Quand les futurs donateurs regardent ailleurs
Nombreux sont ceux qui, de leur vivant, se soucient du
devenir de leurs archives. Ainsi Marc Riboud, cinquante ans d'une grande
carrière, un des derniers fabricants d'icônes photographiques, est sur le point
de conclure un projet de donation de son oeuvre en province. Le bénéficiaire ne
sera donc pas l'État. « Je n'ai rien contre lui, mais il souffre d'une
organisation qui n'est pas fonctionnelle. Pour un photographe, ce qui importe,
c'est l'exploitation de son fonds, pas seulement la conservation.
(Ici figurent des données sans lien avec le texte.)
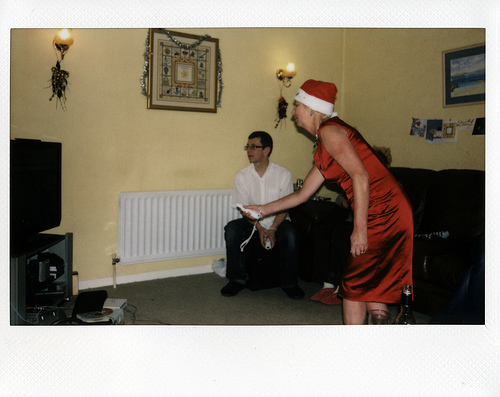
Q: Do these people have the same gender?
A: No, they are both male and female.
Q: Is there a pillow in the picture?
A: No, there are no pillows.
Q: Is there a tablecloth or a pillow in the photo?
A: No, there are no pillows or tablecloths.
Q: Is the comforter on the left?
A: Yes, the comforter is on the left of the image.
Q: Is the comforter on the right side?
A: No, the comforter is on the left of the image.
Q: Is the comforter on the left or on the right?
A: The comforter is on the left of the image.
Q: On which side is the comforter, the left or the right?
A: The comforter is on the left of the image.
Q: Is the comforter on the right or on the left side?
A: The comforter is on the left of the image.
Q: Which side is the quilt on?
A: The quilt is on the left of the image.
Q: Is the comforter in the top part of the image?
A: Yes, the comforter is in the top of the image.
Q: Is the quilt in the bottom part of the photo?
A: No, the quilt is in the top of the image.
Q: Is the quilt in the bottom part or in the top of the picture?
A: The quilt is in the top of the image.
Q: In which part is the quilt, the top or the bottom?
A: The quilt is in the top of the image.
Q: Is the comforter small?
A: Yes, the comforter is small.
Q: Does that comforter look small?
A: Yes, the comforter is small.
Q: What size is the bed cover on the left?
A: The bed cover is small.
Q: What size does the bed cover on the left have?
A: The bed cover has small size.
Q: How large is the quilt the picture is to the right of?
A: The quilt is small.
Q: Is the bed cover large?
A: No, the bed cover is small.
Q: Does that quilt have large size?
A: No, the quilt is small.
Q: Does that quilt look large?
A: No, the quilt is small.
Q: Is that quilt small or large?
A: The quilt is small.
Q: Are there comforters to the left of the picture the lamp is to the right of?
A: Yes, there is a comforter to the left of the picture.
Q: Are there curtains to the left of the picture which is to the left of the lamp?
A: No, there is a comforter to the left of the picture.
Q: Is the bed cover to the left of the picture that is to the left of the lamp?
A: Yes, the bed cover is to the left of the picture.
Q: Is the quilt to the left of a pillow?
A: No, the quilt is to the left of the picture.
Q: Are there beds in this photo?
A: No, there are no beds.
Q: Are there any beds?
A: No, there are no beds.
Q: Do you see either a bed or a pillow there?
A: No, there are no beds or pillows.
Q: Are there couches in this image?
A: Yes, there is a couch.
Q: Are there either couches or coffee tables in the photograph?
A: Yes, there is a couch.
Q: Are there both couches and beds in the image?
A: No, there is a couch but no beds.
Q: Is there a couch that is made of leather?
A: Yes, there is a couch that is made of leather.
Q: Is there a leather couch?
A: Yes, there is a couch that is made of leather.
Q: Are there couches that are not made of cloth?
A: Yes, there is a couch that is made of leather.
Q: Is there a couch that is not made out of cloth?
A: Yes, there is a couch that is made of leather.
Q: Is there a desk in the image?
A: No, there are no desks.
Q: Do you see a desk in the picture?
A: No, there are no desks.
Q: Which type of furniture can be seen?
A: The furniture is a couch.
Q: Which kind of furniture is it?
A: The piece of furniture is a couch.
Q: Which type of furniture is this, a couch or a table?
A: This is a couch.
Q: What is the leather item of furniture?
A: The piece of furniture is a couch.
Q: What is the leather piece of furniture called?
A: The piece of furniture is a couch.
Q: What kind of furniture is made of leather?
A: The furniture is a couch.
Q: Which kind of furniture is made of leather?
A: The furniture is a couch.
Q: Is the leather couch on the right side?
A: Yes, the couch is on the right of the image.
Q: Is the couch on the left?
A: No, the couch is on the right of the image.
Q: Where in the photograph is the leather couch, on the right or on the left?
A: The couch is on the right of the image.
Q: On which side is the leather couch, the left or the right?
A: The couch is on the right of the image.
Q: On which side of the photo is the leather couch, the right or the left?
A: The couch is on the right of the image.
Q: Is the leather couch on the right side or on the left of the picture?
A: The couch is on the right of the image.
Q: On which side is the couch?
A: The couch is on the right of the image.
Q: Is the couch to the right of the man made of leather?
A: Yes, the couch is made of leather.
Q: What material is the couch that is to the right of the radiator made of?
A: The couch is made of leather.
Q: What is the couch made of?
A: The couch is made of leather.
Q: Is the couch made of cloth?
A: No, the couch is made of leather.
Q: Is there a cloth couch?
A: No, there is a couch but it is made of leather.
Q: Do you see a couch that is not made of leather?
A: No, there is a couch but it is made of leather.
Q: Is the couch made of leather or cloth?
A: The couch is made of leather.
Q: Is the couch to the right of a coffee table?
A: No, the couch is to the right of a Wii controller.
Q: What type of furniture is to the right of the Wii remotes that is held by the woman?
A: The piece of furniture is a couch.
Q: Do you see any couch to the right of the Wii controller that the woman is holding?
A: Yes, there is a couch to the right of the Wii controller.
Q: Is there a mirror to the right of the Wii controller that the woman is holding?
A: No, there is a couch to the right of the Wii controller.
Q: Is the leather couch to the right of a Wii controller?
A: Yes, the couch is to the right of a Wii controller.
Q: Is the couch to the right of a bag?
A: No, the couch is to the right of a Wii controller.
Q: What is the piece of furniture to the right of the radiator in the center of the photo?
A: The piece of furniture is a couch.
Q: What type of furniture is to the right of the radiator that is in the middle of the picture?
A: The piece of furniture is a couch.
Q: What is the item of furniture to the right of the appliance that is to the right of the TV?
A: The piece of furniture is a couch.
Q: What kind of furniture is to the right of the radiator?
A: The piece of furniture is a couch.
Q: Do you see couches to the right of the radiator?
A: Yes, there is a couch to the right of the radiator.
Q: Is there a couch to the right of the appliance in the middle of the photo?
A: Yes, there is a couch to the right of the radiator.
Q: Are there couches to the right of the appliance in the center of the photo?
A: Yes, there is a couch to the right of the radiator.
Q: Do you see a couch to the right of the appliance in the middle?
A: Yes, there is a couch to the right of the radiator.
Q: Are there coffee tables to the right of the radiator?
A: No, there is a couch to the right of the radiator.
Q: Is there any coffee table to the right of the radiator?
A: No, there is a couch to the right of the radiator.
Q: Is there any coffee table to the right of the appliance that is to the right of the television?
A: No, there is a couch to the right of the radiator.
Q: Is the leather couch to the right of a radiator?
A: Yes, the couch is to the right of a radiator.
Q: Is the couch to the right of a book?
A: No, the couch is to the right of a radiator.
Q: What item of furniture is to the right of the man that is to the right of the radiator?
A: The piece of furniture is a couch.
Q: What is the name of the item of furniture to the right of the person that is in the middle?
A: The piece of furniture is a couch.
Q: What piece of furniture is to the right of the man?
A: The piece of furniture is a couch.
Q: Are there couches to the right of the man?
A: Yes, there is a couch to the right of the man.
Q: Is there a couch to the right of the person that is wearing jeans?
A: Yes, there is a couch to the right of the man.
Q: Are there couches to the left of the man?
A: No, the couch is to the right of the man.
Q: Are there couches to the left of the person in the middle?
A: No, the couch is to the right of the man.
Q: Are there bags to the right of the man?
A: No, there is a couch to the right of the man.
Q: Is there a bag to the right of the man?
A: No, there is a couch to the right of the man.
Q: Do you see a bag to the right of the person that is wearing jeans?
A: No, there is a couch to the right of the man.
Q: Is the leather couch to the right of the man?
A: Yes, the couch is to the right of the man.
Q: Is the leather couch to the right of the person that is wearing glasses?
A: Yes, the couch is to the right of the man.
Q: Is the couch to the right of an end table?
A: No, the couch is to the right of the man.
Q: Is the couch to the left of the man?
A: No, the couch is to the right of the man.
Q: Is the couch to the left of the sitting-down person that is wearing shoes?
A: No, the couch is to the right of the man.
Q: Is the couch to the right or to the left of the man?
A: The couch is to the right of the man.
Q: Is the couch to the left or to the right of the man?
A: The couch is to the right of the man.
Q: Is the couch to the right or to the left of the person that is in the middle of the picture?
A: The couch is to the right of the man.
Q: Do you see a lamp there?
A: Yes, there is a lamp.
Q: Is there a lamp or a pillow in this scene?
A: Yes, there is a lamp.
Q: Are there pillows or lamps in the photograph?
A: Yes, there is a lamp.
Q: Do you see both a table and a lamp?
A: No, there is a lamp but no tables.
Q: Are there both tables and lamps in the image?
A: No, there is a lamp but no tables.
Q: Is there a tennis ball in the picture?
A: No, there are no tennis balls.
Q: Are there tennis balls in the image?
A: No, there are no tennis balls.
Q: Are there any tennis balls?
A: No, there are no tennis balls.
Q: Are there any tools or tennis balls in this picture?
A: No, there are no tennis balls or tools.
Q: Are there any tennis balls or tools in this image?
A: No, there are no tennis balls or tools.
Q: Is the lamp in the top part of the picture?
A: Yes, the lamp is in the top of the image.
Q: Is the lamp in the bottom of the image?
A: No, the lamp is in the top of the image.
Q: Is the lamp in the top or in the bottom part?
A: The lamp is in the top of the image.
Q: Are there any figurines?
A: No, there are no figurines.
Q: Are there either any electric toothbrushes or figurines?
A: No, there are no figurines or electric toothbrushes.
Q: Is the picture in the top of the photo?
A: Yes, the picture is in the top of the image.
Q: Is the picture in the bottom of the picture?
A: No, the picture is in the top of the image.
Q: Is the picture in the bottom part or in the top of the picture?
A: The picture is in the top of the image.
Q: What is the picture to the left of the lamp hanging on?
A: The picture is hanging on the wall.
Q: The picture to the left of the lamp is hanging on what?
A: The picture is hanging on the wall.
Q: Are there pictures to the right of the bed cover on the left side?
A: Yes, there is a picture to the right of the quilt.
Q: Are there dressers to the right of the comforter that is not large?
A: No, there is a picture to the right of the comforter.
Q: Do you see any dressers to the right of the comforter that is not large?
A: No, there is a picture to the right of the comforter.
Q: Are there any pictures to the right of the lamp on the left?
A: Yes, there is a picture to the right of the lamp.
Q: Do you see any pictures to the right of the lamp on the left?
A: Yes, there is a picture to the right of the lamp.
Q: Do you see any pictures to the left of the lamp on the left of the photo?
A: No, the picture is to the right of the lamp.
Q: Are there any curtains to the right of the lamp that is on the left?
A: No, there is a picture to the right of the lamp.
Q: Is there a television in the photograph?
A: Yes, there is a television.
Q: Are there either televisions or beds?
A: Yes, there is a television.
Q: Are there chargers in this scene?
A: No, there are no chargers.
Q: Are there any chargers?
A: No, there are no chargers.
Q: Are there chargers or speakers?
A: No, there are no chargers or speakers.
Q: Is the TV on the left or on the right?
A: The TV is on the left of the image.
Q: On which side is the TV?
A: The TV is on the left of the image.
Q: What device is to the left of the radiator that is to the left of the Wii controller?
A: The device is a television.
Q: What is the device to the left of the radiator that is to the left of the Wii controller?
A: The device is a television.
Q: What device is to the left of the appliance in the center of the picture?
A: The device is a television.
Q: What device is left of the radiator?
A: The device is a television.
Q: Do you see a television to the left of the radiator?
A: Yes, there is a television to the left of the radiator.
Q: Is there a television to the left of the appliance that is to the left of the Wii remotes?
A: Yes, there is a television to the left of the radiator.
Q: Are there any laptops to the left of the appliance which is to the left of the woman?
A: No, there is a television to the left of the radiator.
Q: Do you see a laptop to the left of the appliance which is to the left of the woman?
A: No, there is a television to the left of the radiator.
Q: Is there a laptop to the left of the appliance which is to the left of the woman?
A: No, there is a television to the left of the radiator.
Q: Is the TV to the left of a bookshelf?
A: No, the TV is to the left of the radiator.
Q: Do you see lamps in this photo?
A: Yes, there is a lamp.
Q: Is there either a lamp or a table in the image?
A: Yes, there is a lamp.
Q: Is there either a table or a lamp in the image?
A: Yes, there is a lamp.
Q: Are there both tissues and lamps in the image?
A: No, there is a lamp but no tissues.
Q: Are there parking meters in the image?
A: No, there are no parking meters.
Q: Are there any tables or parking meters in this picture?
A: No, there are no parking meters or tables.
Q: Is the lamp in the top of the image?
A: Yes, the lamp is in the top of the image.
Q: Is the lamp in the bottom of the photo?
A: No, the lamp is in the top of the image.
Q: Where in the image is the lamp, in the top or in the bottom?
A: The lamp is in the top of the image.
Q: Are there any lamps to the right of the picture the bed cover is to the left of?
A: Yes, there is a lamp to the right of the picture.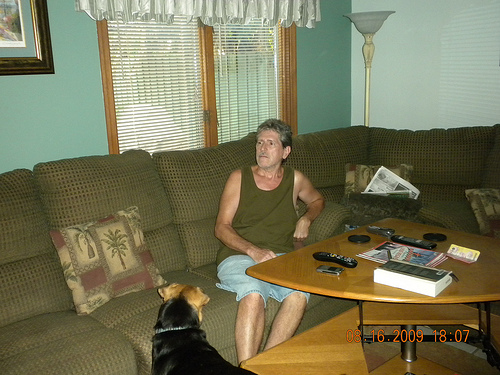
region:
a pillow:
[78, 225, 138, 289]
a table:
[271, 254, 306, 278]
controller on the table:
[313, 244, 355, 266]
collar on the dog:
[162, 321, 189, 331]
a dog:
[148, 279, 231, 373]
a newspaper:
[371, 173, 406, 194]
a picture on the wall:
[2, 24, 49, 70]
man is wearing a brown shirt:
[243, 190, 285, 225]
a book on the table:
[375, 257, 442, 299]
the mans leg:
[233, 305, 260, 358]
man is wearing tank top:
[219, 159, 306, 258]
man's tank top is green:
[213, 164, 306, 261]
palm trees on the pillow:
[49, 203, 178, 315]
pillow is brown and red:
[45, 205, 175, 317]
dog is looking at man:
[138, 114, 331, 374]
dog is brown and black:
[138, 270, 255, 372]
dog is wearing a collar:
[143, 272, 251, 373]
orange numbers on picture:
[341, 322, 475, 349]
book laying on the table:
[372, 257, 463, 302]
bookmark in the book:
[448, 268, 461, 285]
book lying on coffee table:
[369, 257, 458, 301]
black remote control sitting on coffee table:
[308, 249, 360, 270]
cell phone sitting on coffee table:
[312, 261, 346, 278]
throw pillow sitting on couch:
[46, 202, 171, 320]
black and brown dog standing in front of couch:
[148, 281, 267, 373]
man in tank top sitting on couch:
[209, 115, 329, 367]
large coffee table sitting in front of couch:
[239, 212, 498, 374]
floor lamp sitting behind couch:
[339, 4, 398, 128]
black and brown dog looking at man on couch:
[145, 279, 272, 374]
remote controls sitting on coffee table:
[365, 209, 437, 257]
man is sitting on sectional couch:
[205, 115, 327, 372]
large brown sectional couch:
[0, 117, 495, 374]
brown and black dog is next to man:
[143, 274, 260, 374]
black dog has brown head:
[142, 269, 263, 374]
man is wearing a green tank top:
[207, 103, 332, 363]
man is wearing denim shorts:
[216, 119, 330, 366]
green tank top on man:
[219, 159, 320, 259]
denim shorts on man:
[212, 247, 320, 317]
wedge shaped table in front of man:
[247, 192, 495, 327]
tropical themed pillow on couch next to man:
[41, 202, 176, 324]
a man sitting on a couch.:
[199, 105, 333, 372]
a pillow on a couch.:
[26, 137, 191, 327]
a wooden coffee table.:
[246, 208, 499, 317]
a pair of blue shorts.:
[206, 239, 317, 307]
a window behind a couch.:
[95, 0, 292, 170]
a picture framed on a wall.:
[0, 0, 63, 72]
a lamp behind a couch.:
[329, 0, 401, 128]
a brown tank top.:
[226, 146, 312, 254]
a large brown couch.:
[2, 120, 497, 373]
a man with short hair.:
[239, 105, 301, 190]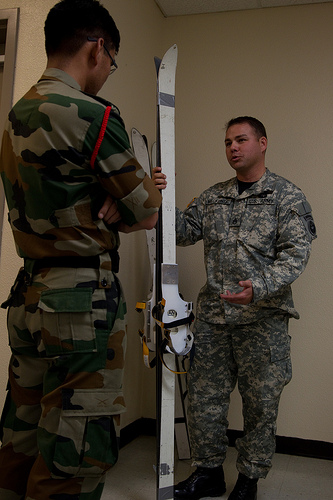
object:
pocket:
[51, 389, 127, 478]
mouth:
[230, 155, 241, 161]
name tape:
[206, 197, 231, 204]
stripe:
[154, 483, 180, 499]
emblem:
[301, 213, 317, 239]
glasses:
[86, 36, 118, 75]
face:
[88, 44, 115, 96]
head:
[45, 0, 122, 99]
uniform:
[175, 165, 319, 481]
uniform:
[0, 64, 165, 498]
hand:
[151, 166, 176, 189]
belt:
[21, 253, 121, 273]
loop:
[99, 253, 112, 289]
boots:
[173, 466, 227, 499]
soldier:
[149, 116, 318, 500]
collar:
[220, 169, 276, 199]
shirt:
[164, 168, 317, 329]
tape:
[159, 91, 177, 108]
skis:
[136, 44, 198, 499]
L'exploitation permet de pérenniser une oeuvre qui continuera ainsi à rayonner
après la mort de son auteur. Il faut néanmoins qu'une donation soit bien
étudiée. Rien ne sert de donner des milliers de négatifs sans se soucier de ce
que l'on va faire avec. C'est pour cela que j'y travaille depuis un an et demi
avec mes interlocuteurs. Nous négocions chaque détail pour que tout le monde y
trouve son intérêt. » Avec cette donation, il souhaiterait aussi promouvoir le
travail de photographes dont il se sent proche, une manière de pérenniser un
lieu d'exposition dédié à la photographie qu'il a toujours défendue.
La photographe Janine Niepce, l'une des figures de la photographie
humaniste, qui fait actuellement l'objet d'une exposition à la Bibliothèque
nationale, à Paris, site Richelieu, revendique de
son côté un fonds très riche sur la société française depuis 1944, sur
l'histoire et l'évolution des femmes en particulier. « J'ai été sollicitée par
plusieurs musées américains grands amateurs de l'école humaniste française.
Mais je rechigne à ce que mes photos partent pour l'étranger. Je suis
aujourd'hui dans l'expectative. »
Une perte pour la France
De son côté, après avoir accepté de nombreuses donations, l'État français peine à séduire de nouveaux photographes. Il peut même les décourager. Le petit milieu de la photographie se souvient encore de la donation de Helmut Newton, un ensemble de clichés que le célèbre artiste d'origine allemande souhaitait ardemment léguer à la France en 2003, peu de temps avant sa mort. L'affaire ne s'est jamais conclue, butant sur les modalités pratiques et une incompréhension certaine entre les deux parties. On en mesure aujourd'hui la perte pour la France, car Helmut Newton a fini par tout donner à sa ville natale, Berlin, en octobre 2003. La réponse n'a pas tardé. Moins d'un an après la mort du photographe, survenue en janvier 2004, la capitale allemande inaugurait la Fondation Helmut-Newton, consacrée à ses oeuvres. Son succès public a été immédiat.